Quoi qu’il en soit, ses premiers albums sont tous de très belle tenue : c’est vif –au risque d’une certaine brutalité parfois, comme dans la célèbre 5ème symphonie de Beethoven-, c’est très clair et lisible –l’appui sur les cordes est bien moindre que chez Karajan avec le même orchestre à la même époque-, et d’un engagement que le chef ne trouvera plus toujours plus tard.

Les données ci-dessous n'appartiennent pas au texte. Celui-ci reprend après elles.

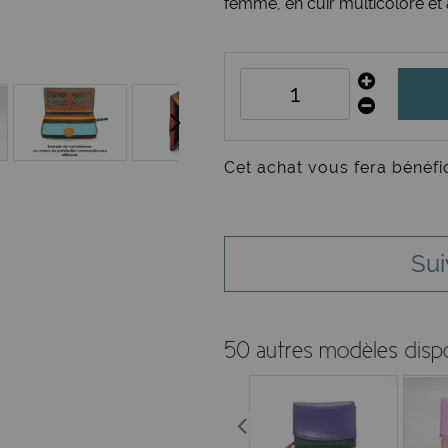
femme, en cuir multicolore et 
Cet achat vous fera bénéfi
Sui
50 autres modèles disp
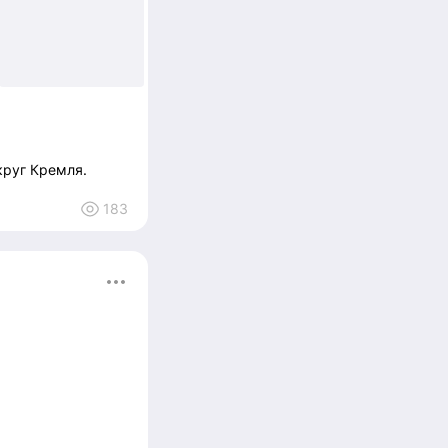
+4
круг Кремля.
183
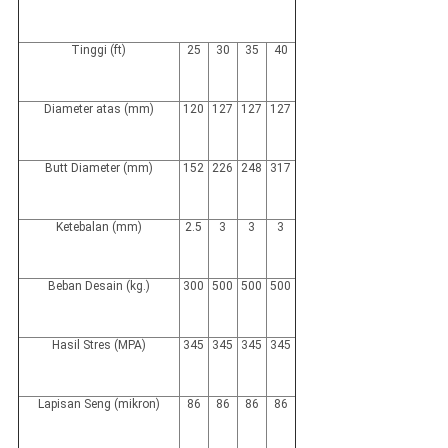
Tinggi (ft)
25
30
35
40
Diameter atas (mm)
120
127
127
127
Butt Diameter (mm)
152
226
248
317
Ketebalan (mm)
2.5
3
3
3
Beban Desain (kg.)
300
500
500
500
Hasil Stres (MPA)
345
345
345
345
Lapisan Seng (mikron)
86
86
86
86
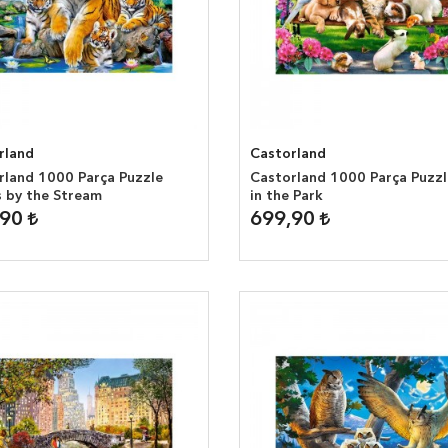
rland
Castorland
rland 1000 Parça Puzzle
Castorland 1000 Parça Puzzl
s by the Stream
in the Park
,90
699,90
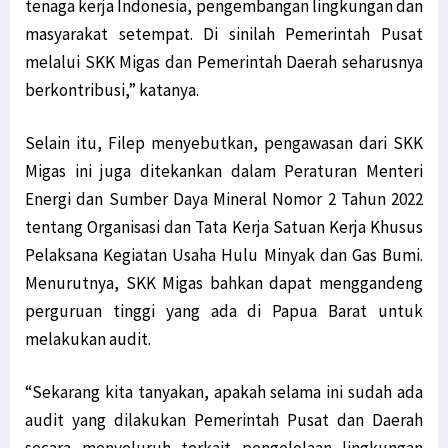
tenaga kerja Indonesia, pengembangan lingkungan dan
masyarakat setempat. Di sinilah Pemerintah Pusat
melalui SKK Migas dan Pemerintah Daerah seharusnya
berkontribusi,” katanya.
Selain itu, Filep menyebutkan, pengawasan dari SKK
Migas ini juga ditekankan dalam Peraturan Menteri
Energi dan Sumber Daya Mineral Nomor 2 Tahun 2022
tentang Organisasi dan Tata Kerja Satuan Kerja Khusus
Pelaksana Kegiatan Usaha Hulu Minyak dan Gas Bumi.
Menurutnya, SKK Migas bahkan dapat menggandeng
perguruan tinggi yang ada di Papua Barat untuk
melakukan audit.
“Sekarang kita tanyakan, apakah selama ini sudah ada
audit yang dilakukan Pemerintah Pusat dan Daerah
secara menyeluruh terkait pengelolaan lingkungan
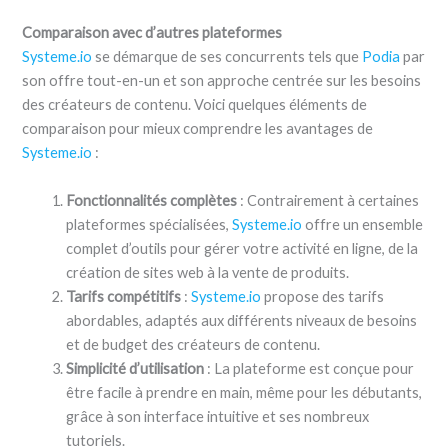
Comparaison avec d’autres plateformes
Systeme.io
se démarque de ses concurrents tels que
Podia
par
son offre tout-en-un et son approche centrée sur les besoins
des créateurs de contenu. Voici quelques éléments de
comparaison pour mieux comprendre les avantages de
Systeme.io
:
Fonctionnalités complètes
: Contrairement à certaines
plateformes spécialisées,
Systeme.io
offre un ensemble
complet d’outils pour gérer votre activité en ligne, de la
création de sites web à la vente de produits.
Tarifs compétitifs
:
Systeme.io
propose des tarifs
abordables, adaptés aux différents niveaux de besoins
et de budget des créateurs de contenu.
Simplicité d’utilisation
: La plateforme est conçue pour
être facile à prendre en main, même pour les débutants,
grâce à son interface intuitive et ses nombreux
tutoriels.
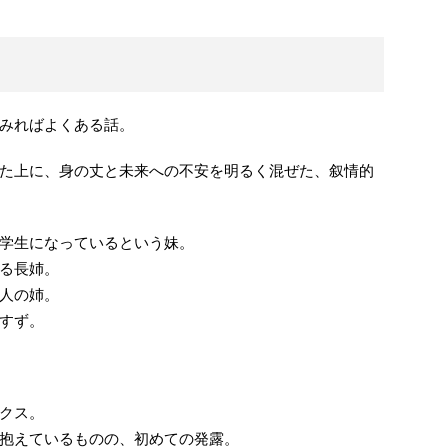
みればよくある話。
た上に、身の丈と未来への不安を明るく混ぜた、叙情的
学生になっているという妹。
る長姉。
人の姉。
すず。
クス。
抱えているものの、初めての発露。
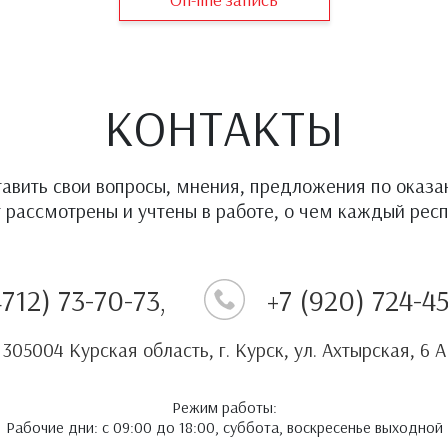
КОНТАКТЫ
тавить свои вопросы, мнения, предложения по оказ
 рассмотрены и учтены в работе, о чем каждый респ
4712) 73-70-73,
+7 (920) 724-4
305004 Курская область, г. Курск, ул. Ахтырская, 6 А
Режим работы:
Рабочие дни: с 09:00 до 18:00, суббота, воскресенье выходной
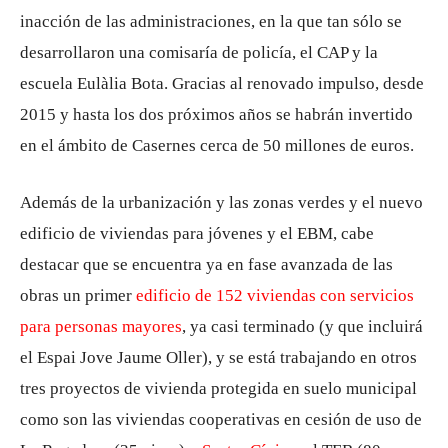
inacción de las administraciones, en la que tan sólo se
desarrollaron una comisaría de policía, el CAP y la
escuela Eulàlia Bota. Gracias al renovado impulso, desde
2015 y hasta los dos próximos años se habrán invertido
en el ámbito de Casernes cerca de 50 millones de euros.
Además de la urbanización y las zonas verdes y el nuevo
edificio de viviendas para jóvenes y el EBM, cabe
destacar que se encuentra ya en fase avanzada de las
obras un primer
edificio de 152 viviendas con servicios
para personas mayores
, ya casi terminado (y que incluirá
el Espai Jove Jaume Oller), y se está trabajando en otros
tres proyectos de vivienda protegida en suelo municipal
como son las viviendas cooperativas en cesión de uso de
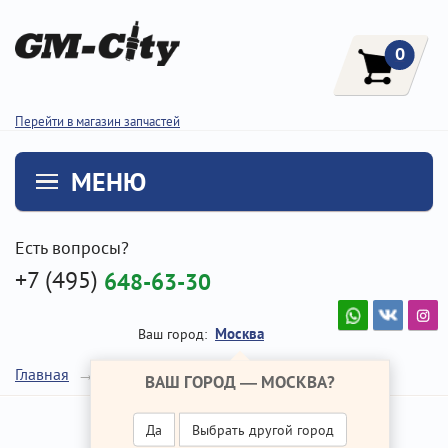
0
Перейти в магазин запчастей
МЕНЮ
Есть вопросы?
+7 (495)
648-63-30
Москва
Ваш город:
Лампа
Главная
Ремонт Хендай Солярис
ВАШ ГОРОД —
МОСКВА
?
Да
Выбрать другой город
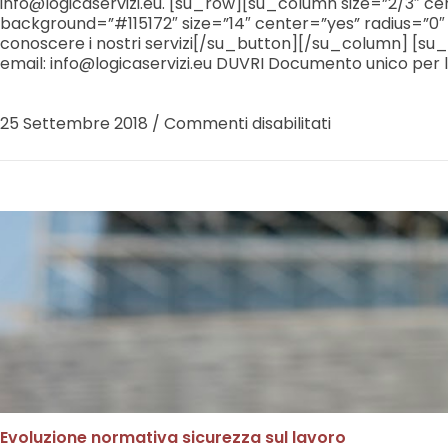
info@logicaservizi.eu. [su_row][su_column size=”2/3″ cen
background=”#115172″ size=”14″ center=”yes” radius=”0″
conoscere i nostri servizi[/su_button][/su_column] [su_co
email: info@logicaservizi.eu DUVRI Documento unico per l
25 Settembre 2018
/
Commenti disabilitati
Evoluzione normativa sicurezza sul lavoro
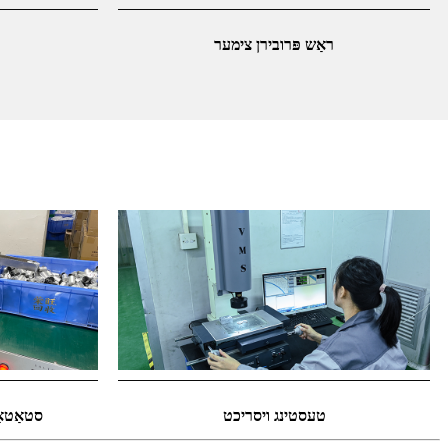
ראַש פּרובירן צימער
טעסטינג ויסריכט
סטאַטאָ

Les quatre disques du jour sont issus d’un très intéressant coffret thématique contenant 8 CD –cliquer sur l’imagette de droite pour voir en plus grand de quoi il s’agit-, paru en série économique il y a une quinzaine d’année –à titre anecdotique, bénéficiant d’une erreur d’étiquetage, je ai eu, neuf, pour 9,90€, en compagnie d’autres excellents coffrets de cette très belle collection, tous affichés au même prix de manière erronée…-, lequel coffret, assez copieusement garni,  contient d’autres pépites aussi éclatantes –plusieurs symphonies de Schubert rarement enregistrées à l’époque, d’excellentes symphonies de Mendelssohn, une quatrième symphonie de Tchaikovsky sonore et totalement dépoussiérée de tout pathos, trois visions de Rome et Juliette selon Berlioz, Tchaikovsky et Prokofiev…– qui s’inscrivent assez bien dans la « ligne objective » alors en vigueur chez de nombreux chefs d’Outre-Atlantique.